Definitely, do what works for you at that time.

------
onion2k
_But... it 's not the 100% capacity I know I can exhibit._

That'll be the 100% capacity that you did for a while and it burnt you out,
right?

No one can work at "100% capacity" forever. You need to rest, to relax, and to
do things that aren't work and aren't "productive". That downtime is
recuperative and informative. As counterproductive as it might sound, taking
time away from your computer to do other things makes you a better developer.

Working at what feels like 90% all the time is better than working at 100% for
6 months and then working at 40% for the following 6 months when you're burnt
out.

------
Outdoorsman
This can be a crazy profession that will willingly chew people up...

Realize that....when money's to be made some will drive you until you can no
longer function....

There's a lot to life...part of it is fast-lane, part of it is slow-
lane...different parts have their purpose...

What matters is which lane is right for you right now...choose wisely, and
take care of yourself...

------
sharmi
If travelling is not your cup of tea, doing a little creative art work ( or
anything that can be done is a short time and have a tangible result to show
for it) can do wonders.

One of the causes of burnout is putting in long hours to finish something that
later amounts to nothing (because it never gets released or the end product is
much below your expectations). All work and no satisfaction.
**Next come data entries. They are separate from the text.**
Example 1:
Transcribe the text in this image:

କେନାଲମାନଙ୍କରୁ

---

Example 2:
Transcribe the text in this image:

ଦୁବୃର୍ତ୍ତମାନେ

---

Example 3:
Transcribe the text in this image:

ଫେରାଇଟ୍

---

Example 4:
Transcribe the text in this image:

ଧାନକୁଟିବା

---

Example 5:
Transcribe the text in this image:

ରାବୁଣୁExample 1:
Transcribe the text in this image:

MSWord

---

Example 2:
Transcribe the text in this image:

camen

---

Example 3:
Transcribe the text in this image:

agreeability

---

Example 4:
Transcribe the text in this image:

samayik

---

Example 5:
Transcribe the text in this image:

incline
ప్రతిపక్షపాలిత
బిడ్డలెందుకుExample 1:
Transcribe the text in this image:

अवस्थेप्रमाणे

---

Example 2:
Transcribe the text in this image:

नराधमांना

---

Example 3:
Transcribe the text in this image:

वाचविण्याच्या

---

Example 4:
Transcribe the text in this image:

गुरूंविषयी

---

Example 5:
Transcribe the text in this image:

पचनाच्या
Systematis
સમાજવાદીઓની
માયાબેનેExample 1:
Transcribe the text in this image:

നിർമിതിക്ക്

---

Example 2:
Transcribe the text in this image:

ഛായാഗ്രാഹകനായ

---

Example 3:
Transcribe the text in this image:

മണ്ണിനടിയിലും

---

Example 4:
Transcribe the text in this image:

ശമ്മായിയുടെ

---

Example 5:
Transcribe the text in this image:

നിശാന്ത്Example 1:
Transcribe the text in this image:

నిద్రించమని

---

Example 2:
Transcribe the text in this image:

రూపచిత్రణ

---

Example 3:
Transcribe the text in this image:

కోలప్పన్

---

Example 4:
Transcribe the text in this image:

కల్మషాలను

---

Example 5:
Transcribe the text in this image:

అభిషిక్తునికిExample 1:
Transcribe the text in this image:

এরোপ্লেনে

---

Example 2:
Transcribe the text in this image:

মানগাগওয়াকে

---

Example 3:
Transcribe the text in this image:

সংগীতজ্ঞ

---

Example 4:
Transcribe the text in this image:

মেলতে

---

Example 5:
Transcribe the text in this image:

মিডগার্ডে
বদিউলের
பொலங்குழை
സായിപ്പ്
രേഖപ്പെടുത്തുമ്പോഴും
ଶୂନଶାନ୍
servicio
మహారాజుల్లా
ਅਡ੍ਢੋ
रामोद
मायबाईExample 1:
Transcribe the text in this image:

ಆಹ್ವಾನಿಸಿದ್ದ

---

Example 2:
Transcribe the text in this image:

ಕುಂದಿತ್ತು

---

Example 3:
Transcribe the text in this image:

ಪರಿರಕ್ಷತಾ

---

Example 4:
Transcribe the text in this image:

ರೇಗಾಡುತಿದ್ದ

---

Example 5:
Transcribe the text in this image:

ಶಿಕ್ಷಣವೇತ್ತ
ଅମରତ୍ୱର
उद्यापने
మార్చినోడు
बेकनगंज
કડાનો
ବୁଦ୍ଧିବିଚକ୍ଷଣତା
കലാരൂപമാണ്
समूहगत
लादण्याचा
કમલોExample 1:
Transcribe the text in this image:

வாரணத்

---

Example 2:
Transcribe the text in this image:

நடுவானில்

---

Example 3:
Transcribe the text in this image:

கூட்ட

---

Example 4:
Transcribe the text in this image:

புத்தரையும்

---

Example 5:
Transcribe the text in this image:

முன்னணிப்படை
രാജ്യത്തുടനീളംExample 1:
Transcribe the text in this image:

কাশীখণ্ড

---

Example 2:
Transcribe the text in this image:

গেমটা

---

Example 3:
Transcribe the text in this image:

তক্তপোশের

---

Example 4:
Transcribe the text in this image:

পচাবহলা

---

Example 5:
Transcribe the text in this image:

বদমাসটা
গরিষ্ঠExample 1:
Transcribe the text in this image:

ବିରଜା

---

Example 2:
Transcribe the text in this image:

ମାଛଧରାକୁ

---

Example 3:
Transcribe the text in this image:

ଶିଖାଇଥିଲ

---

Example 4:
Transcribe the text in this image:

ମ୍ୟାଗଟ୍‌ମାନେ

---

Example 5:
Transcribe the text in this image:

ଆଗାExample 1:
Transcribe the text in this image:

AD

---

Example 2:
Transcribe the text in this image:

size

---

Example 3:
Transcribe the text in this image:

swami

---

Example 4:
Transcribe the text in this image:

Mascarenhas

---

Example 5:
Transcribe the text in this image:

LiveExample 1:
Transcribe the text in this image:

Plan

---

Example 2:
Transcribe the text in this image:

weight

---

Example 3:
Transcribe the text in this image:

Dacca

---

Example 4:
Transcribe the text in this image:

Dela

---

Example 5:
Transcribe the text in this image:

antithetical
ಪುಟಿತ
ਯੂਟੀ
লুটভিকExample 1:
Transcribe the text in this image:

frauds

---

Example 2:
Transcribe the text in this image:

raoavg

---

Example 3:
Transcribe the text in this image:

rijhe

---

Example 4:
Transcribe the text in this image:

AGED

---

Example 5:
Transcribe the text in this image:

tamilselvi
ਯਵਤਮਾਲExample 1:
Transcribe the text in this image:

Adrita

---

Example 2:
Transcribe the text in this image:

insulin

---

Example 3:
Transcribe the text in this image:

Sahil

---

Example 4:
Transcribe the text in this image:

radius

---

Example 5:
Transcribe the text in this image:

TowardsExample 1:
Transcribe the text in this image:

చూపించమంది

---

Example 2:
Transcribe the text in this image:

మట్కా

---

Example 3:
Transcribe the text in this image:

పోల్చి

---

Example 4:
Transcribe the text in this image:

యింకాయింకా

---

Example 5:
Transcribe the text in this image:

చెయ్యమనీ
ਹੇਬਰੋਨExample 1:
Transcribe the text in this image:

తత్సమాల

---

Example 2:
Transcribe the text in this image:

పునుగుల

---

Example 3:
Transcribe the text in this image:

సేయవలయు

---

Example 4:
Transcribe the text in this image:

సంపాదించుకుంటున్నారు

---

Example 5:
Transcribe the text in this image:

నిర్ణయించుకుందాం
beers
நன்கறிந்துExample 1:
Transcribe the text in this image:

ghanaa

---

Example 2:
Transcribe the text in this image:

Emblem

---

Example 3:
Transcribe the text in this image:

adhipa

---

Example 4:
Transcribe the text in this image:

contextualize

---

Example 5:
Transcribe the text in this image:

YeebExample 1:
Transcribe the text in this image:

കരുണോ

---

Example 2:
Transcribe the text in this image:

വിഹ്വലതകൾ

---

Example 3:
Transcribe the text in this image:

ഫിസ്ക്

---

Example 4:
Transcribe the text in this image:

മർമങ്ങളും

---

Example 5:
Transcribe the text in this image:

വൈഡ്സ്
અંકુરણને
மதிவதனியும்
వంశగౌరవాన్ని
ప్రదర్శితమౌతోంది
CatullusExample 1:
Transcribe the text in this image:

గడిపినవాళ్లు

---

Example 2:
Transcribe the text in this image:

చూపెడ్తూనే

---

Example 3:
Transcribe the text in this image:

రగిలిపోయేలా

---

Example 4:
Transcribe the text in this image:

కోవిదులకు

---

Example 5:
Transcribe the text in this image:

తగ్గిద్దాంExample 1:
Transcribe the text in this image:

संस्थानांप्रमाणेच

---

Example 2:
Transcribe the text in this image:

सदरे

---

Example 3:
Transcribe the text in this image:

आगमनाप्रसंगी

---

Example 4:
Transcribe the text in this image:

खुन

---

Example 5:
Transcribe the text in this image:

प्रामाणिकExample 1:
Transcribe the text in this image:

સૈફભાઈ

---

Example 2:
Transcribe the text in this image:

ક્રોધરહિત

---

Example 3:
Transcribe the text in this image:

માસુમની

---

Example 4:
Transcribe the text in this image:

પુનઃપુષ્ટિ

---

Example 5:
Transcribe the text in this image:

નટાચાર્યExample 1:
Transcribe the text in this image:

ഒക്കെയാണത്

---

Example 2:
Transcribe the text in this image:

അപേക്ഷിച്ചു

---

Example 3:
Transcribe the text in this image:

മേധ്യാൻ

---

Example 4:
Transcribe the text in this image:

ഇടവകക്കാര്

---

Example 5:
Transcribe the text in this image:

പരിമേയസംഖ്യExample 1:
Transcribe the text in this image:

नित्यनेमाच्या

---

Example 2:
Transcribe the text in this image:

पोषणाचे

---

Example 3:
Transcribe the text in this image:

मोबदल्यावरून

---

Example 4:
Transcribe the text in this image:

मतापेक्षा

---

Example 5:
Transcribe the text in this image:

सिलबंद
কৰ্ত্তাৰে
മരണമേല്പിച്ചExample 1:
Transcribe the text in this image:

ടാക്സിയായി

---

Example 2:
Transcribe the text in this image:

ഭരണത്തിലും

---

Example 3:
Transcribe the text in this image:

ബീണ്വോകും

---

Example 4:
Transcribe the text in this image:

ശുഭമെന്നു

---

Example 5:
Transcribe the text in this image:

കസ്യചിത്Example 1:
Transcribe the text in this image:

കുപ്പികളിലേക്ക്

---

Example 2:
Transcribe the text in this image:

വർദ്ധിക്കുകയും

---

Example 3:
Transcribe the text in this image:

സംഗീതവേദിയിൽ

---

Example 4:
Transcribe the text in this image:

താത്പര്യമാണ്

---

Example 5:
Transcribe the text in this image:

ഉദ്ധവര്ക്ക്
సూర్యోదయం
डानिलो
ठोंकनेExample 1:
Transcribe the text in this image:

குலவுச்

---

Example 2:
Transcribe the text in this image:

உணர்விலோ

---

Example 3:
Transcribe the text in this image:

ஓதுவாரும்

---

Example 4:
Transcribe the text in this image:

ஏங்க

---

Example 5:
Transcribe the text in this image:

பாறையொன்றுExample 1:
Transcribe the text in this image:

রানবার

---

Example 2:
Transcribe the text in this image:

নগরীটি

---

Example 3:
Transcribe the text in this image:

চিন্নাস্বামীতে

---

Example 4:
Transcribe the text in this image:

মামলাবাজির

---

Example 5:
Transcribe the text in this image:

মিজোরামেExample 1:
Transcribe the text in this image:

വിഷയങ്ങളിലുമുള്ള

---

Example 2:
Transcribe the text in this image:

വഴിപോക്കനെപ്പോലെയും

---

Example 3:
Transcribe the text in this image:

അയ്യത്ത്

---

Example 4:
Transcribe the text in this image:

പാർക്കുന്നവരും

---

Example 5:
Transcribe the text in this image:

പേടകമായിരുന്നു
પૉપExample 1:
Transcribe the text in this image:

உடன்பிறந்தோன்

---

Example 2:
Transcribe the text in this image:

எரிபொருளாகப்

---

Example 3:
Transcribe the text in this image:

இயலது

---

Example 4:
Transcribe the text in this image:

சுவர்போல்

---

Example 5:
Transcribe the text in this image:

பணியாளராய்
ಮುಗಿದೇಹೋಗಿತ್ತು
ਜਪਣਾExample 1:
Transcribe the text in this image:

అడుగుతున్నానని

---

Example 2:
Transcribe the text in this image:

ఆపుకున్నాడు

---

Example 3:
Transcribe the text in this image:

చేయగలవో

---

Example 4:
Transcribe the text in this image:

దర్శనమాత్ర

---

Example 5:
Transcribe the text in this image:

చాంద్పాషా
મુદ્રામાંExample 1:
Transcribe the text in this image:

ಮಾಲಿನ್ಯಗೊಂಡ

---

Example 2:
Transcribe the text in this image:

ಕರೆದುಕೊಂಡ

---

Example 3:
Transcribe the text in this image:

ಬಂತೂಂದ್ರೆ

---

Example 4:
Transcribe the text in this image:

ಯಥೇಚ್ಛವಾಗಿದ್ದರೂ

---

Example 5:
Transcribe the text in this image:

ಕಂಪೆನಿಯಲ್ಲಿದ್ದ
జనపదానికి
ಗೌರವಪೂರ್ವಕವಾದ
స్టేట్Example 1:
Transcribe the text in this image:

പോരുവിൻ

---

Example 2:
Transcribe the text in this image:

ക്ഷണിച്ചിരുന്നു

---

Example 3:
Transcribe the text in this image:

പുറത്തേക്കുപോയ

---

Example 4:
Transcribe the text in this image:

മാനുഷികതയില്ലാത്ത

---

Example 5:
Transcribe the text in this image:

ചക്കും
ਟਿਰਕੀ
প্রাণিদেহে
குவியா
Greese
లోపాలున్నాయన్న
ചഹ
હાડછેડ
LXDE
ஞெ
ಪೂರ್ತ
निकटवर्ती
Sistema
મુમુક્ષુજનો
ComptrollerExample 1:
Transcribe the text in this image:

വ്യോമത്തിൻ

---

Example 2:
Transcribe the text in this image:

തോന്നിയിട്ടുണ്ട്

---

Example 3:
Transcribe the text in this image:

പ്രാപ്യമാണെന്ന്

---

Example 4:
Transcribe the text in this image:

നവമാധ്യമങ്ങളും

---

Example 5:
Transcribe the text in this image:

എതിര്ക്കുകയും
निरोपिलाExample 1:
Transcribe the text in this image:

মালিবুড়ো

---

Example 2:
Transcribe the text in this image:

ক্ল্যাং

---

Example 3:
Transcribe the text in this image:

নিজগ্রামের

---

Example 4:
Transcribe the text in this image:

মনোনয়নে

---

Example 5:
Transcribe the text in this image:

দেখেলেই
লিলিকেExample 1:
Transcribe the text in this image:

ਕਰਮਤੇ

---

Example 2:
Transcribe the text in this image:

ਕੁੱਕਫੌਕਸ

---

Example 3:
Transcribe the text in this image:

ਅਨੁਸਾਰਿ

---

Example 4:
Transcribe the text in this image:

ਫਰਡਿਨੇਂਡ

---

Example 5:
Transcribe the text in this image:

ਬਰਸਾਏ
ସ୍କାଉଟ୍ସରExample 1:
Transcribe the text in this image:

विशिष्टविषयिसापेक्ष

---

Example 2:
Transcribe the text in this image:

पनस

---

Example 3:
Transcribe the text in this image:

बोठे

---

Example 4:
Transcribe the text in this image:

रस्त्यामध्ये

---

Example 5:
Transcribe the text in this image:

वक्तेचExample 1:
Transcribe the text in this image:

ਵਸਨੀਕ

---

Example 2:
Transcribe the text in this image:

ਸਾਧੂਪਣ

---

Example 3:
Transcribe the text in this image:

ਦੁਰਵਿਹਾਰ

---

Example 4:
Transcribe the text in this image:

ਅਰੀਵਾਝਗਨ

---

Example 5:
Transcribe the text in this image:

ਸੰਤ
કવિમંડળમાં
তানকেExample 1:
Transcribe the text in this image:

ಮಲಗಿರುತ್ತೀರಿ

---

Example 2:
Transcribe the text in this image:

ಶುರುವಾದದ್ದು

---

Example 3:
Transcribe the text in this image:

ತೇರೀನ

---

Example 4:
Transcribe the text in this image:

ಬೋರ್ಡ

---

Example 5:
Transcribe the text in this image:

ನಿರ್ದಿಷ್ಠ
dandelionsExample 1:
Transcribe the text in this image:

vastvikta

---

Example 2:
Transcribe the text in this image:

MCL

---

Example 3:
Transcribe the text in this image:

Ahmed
In such cases, small work that can be accomplished in a few hours can give
back the oomph factor and infuse some energy into one's life. Glass painting
worked marvels for me. Nowadays I find it fun to just take my time and colour
a picture with crayons :) Yep I have kids.

A cross country hike or some carpentry maybe?

------
greeneyedpea81
I am currently in the same position you are in except with school. I love
learning but I am burned out from reading chapters on top of chapters and
writing "novels". My brain is definitely on strike and the quality of work I
am producing is not the best. Not to mention, I am averging about 3 to 4 hours
of sleep a night.

I decided to take a break for a few months after this last class I am in. I
did not want to, however at this point it is very necessary. I can't wait to
just do nothing for a day or two.

I hope you find balance and are able to find some time to step away from
everything to reset.

------
cabraca
you are like a battery. if you need to work 100%, you also need time to
recharge. take a vacation, without laptop, without phone, far away from tech.
take some friends with your and just clear your head.

------
911
same